The military men and women whose feats have brought them first to the attention of their commanding officers, and then right up thechain of command to those who decide who should be awarded for going well beyond the demands of the job.
And then what I noticed is that, without exception, each and every one of them is so humbled, maybe even embarassed to have been brought before the media, to tell us what they did to get their awards.
Take Corporal Carl Taylor from the Mercian Regiment. A year ago, in Afghanistan his company came under heavy fire by a compound near a village. There they found some distressed mothers, whose children were trapped outside, cowering by a wall and afraid to move for fear of being hit by gunfire from the insurgents.
The 25-year-old Brummie whose partner back home was expecting their first child, simply left the compound and ran across open ground in front of the enemy, grabbed one of the children under his arm and shelding him with his body, ran back to safety. He then did the same with the remaining two, one under each arm.
"I did it on autopilot," he told me, not thinking of the possible consequences until later, only seeing that some young children had found themselves in the middle of a situation no child should ever encounter. He has been given a Military Cross.

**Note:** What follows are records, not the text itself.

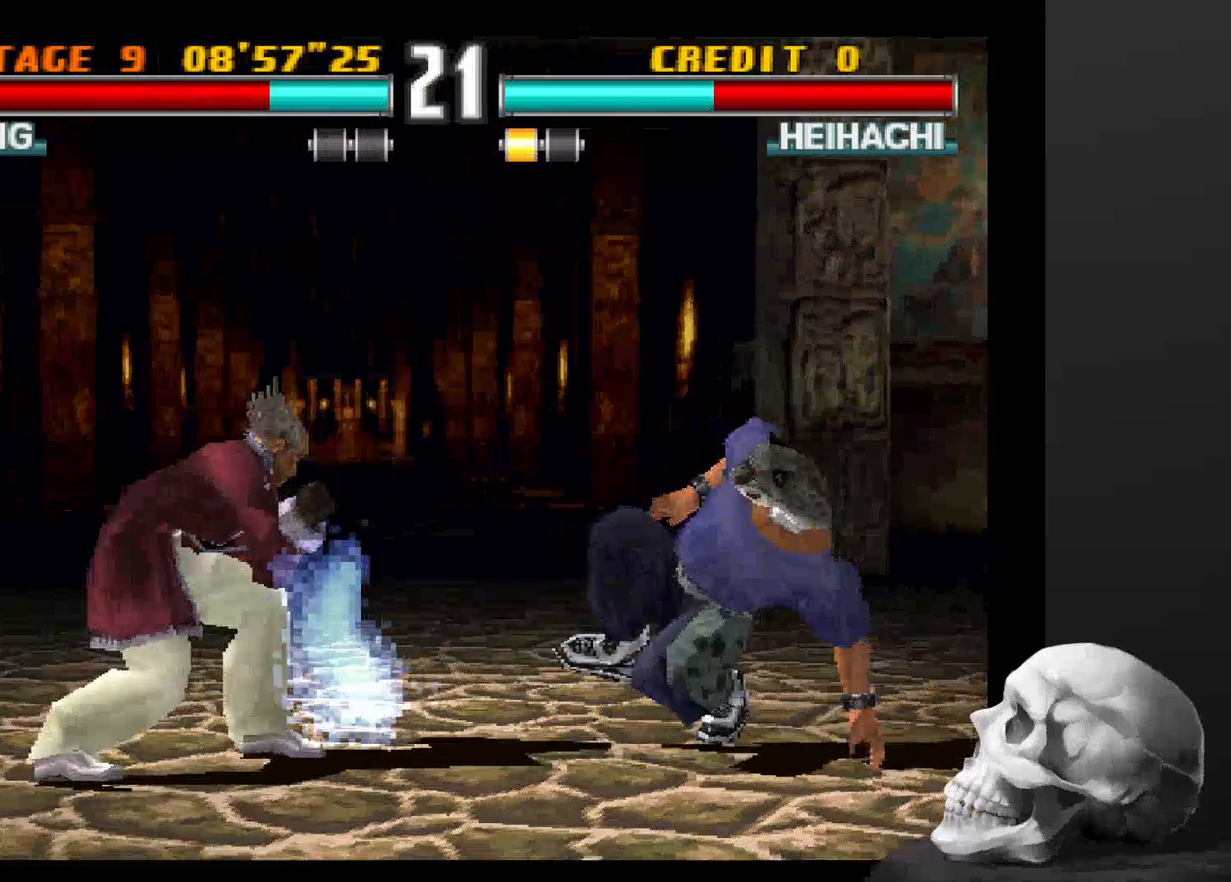
{"buttons": ["CIRCLE"], "left_stick": "center", "right_stick": "center", "events": [[433, "CIRCLE", "up"], [500, "CIRCLE", "down"]]}
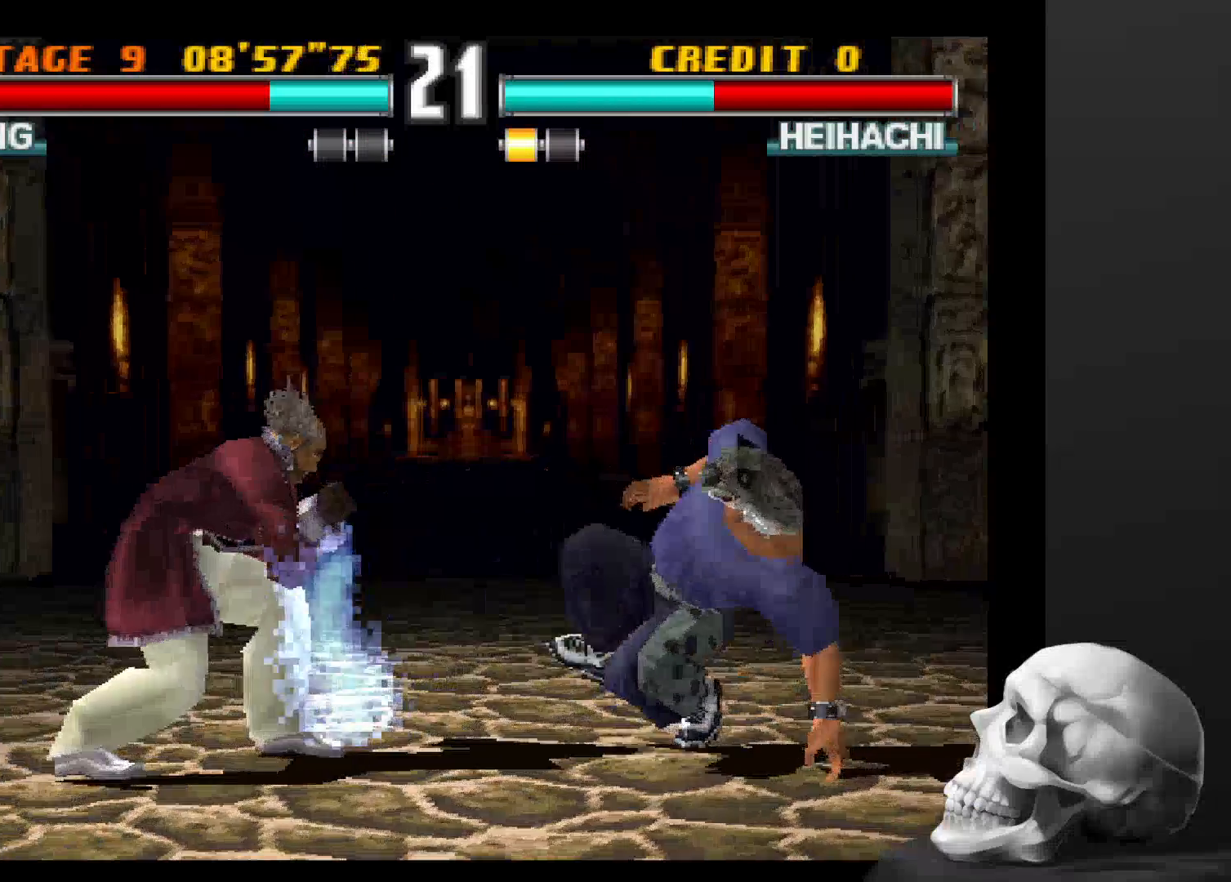
{"buttons": [], "left_stick": "center", "right_stick": "center", "events": [[67, "CIRCLE", "up"], [133, "CIRCLE", "down"], [300, "CIRCLE", "up"], [400, "CIRCLE", "down"], [500, "CIRCLE", "up"]]}
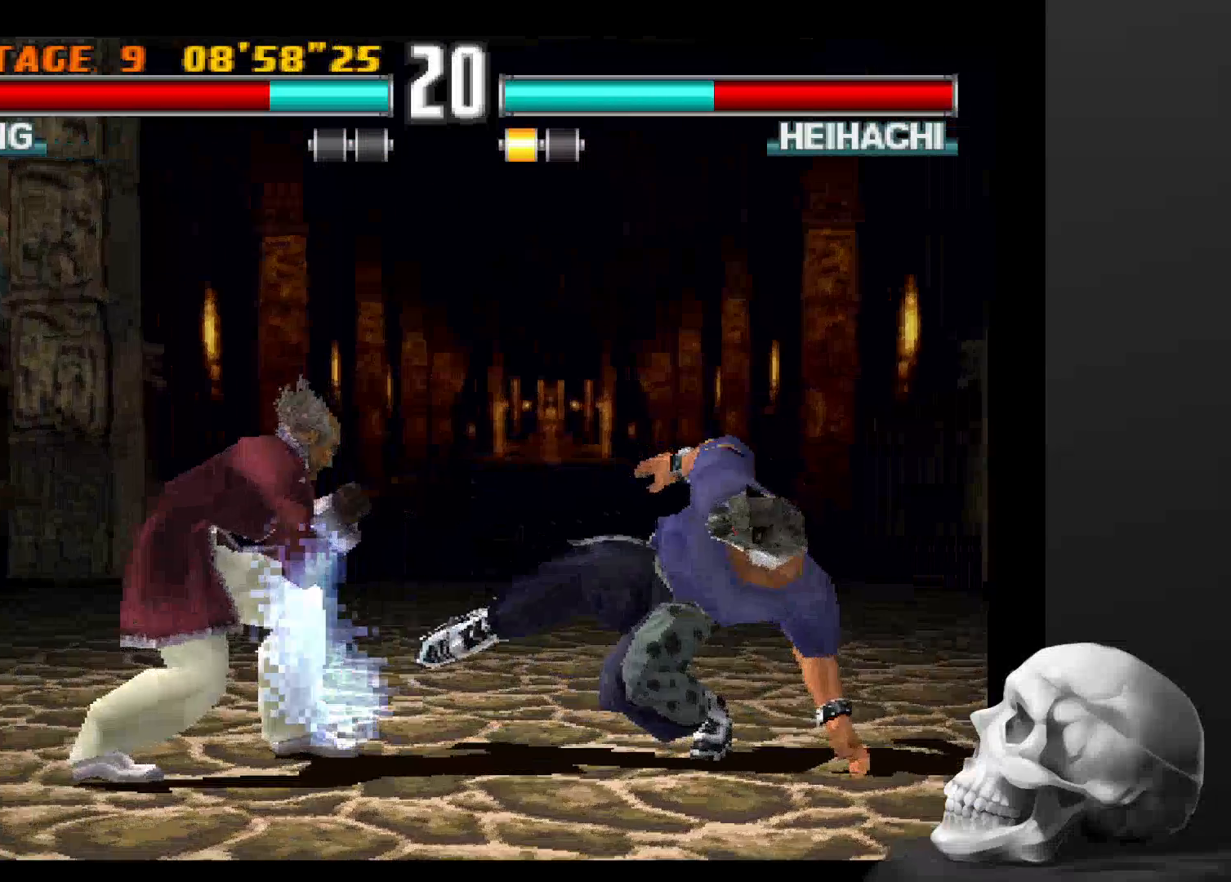
{"buttons": [], "left_stick": "center", "right_stick": "center", "events": [[67, "CIRCLE", "down"], [133, "CIRCLE", "up"], [200, "CIRCLE", "down"], [300, "CIRCLE", "up"]]}
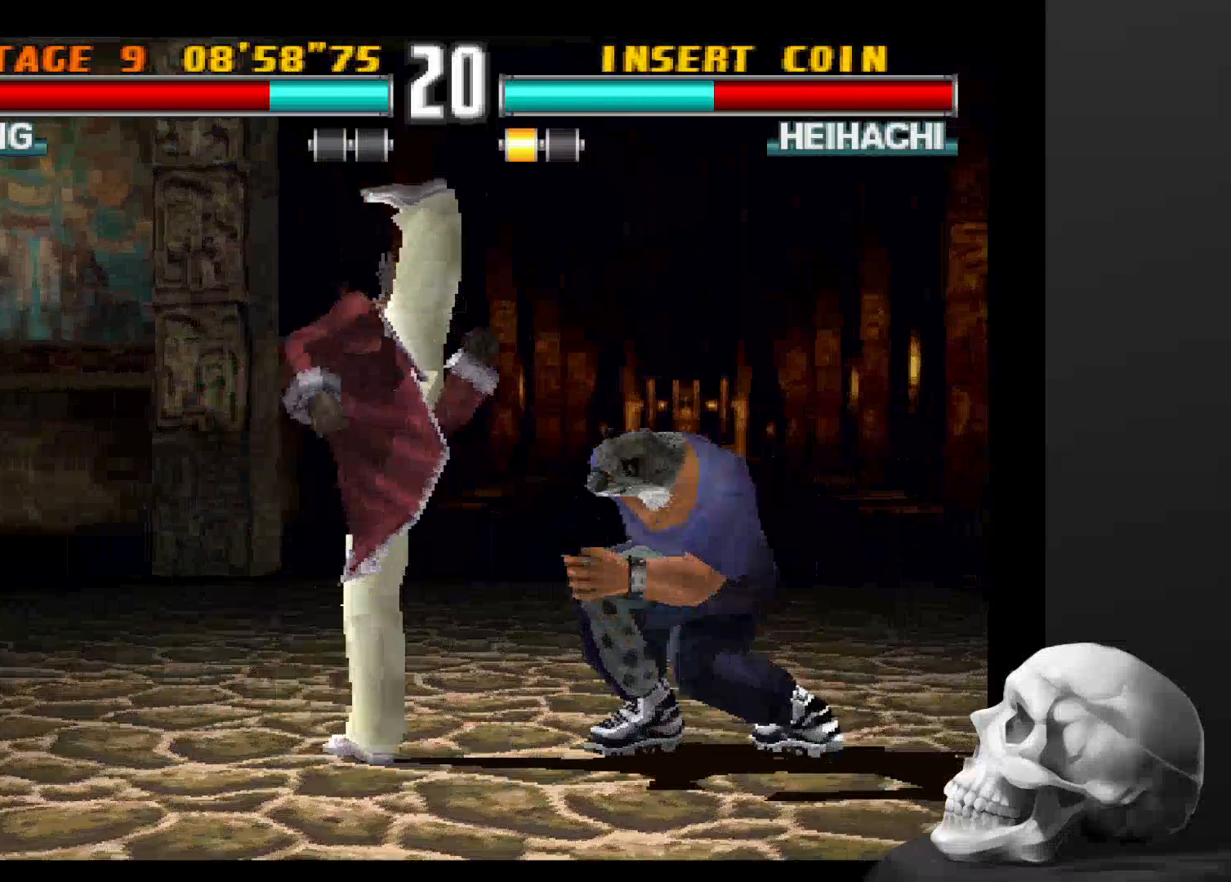
{"buttons": [], "left_stick": "center", "right_stick": "center", "events": []}
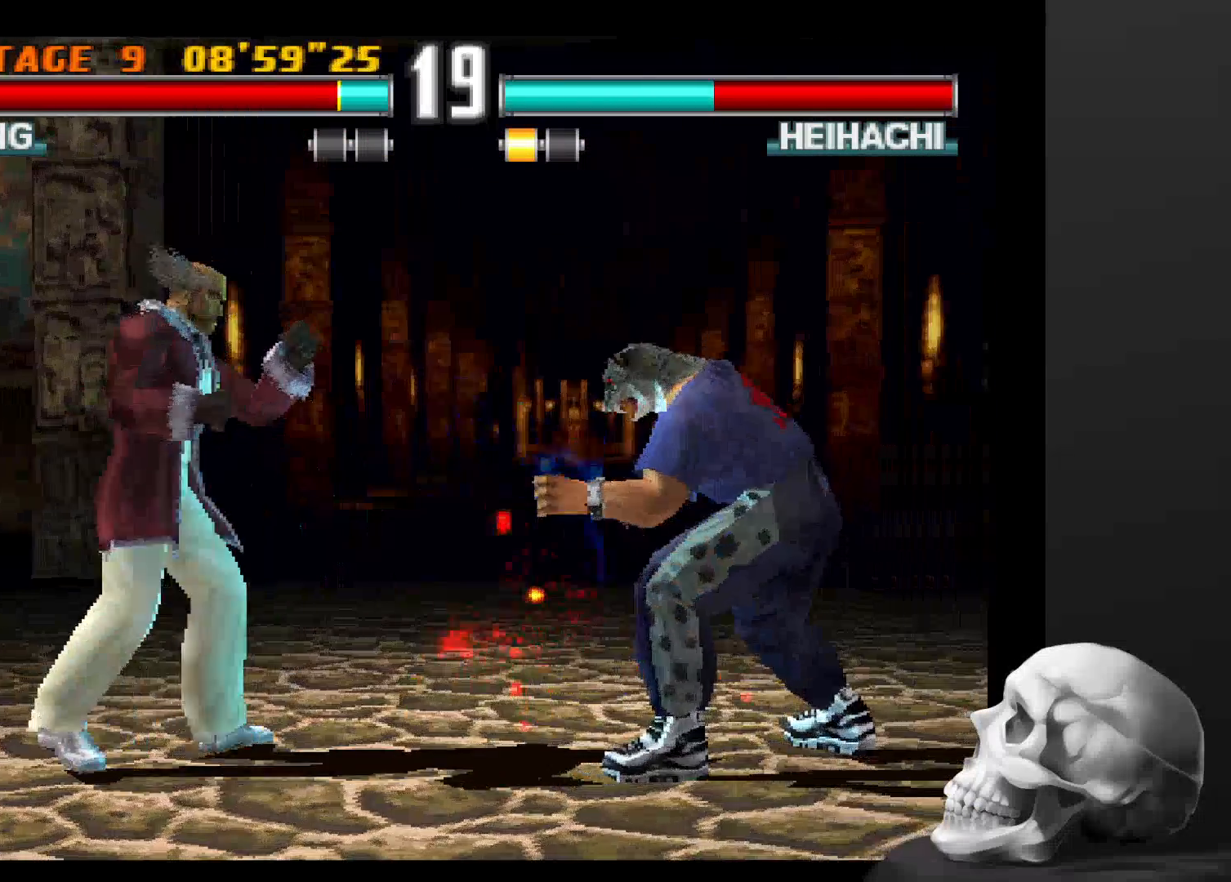
{"buttons": ["CIRCLE"], "left_stick": "center", "right_stick": "center", "events": [[133, "CIRCLE", "down"], [233, "CIRCLE", "up"], [333, "CIRCLE", "down"], [400, "CIRCLE", "up"], [500, "CIRCLE", "down"]]}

Serjeant Deacon Daniel Cutterham from The Rifles similarly acted on instinct when a grenade was thrown into his path as he and his men moved through an irrigation ditch, knee deep in water. With only seconds to spare, he ran to the grenade, found it in the water and dropped it into a neighbouring ditch, to save the men behind him.
"I had a responsibility to them," he told me as he picked up a Conspicuous Gallantry Cross, only a level below the Victoria Cross.
Getting any words out of 23-year-old Sapper Benjamin McMurray from the Royal Engineers was difficult.
Shy, unassuming and looking like he wished he was back at work, he told me, with much coaxing, of how last July, he stepped on a Improvised Explosive Device, the dreaded IED, and was knocked over but survived as it only partially exploded. A rare occurrence. God must have been looking out for me he told me.
But then having gone through that, he got up and lead his team to safety. With his Team Commander injured in a further explosion, he volunteered to lead the team, spending the next four days searching often on his hands and knees for possible IEDs, to make routes safe for his colleagues. But I had to get most of that story out of an Army Press Officer standing beside him. Sapper McMurray simply felt too awkward to talk about his heroics.
There were so many more stories from the fields of Afghanistan and Libya, so many more cases of bravery beyond the call of duty. In a period of terrible losses, those who have died and those who have lived to tell their stories in person and be recognised for them, remind everyone of the job they do.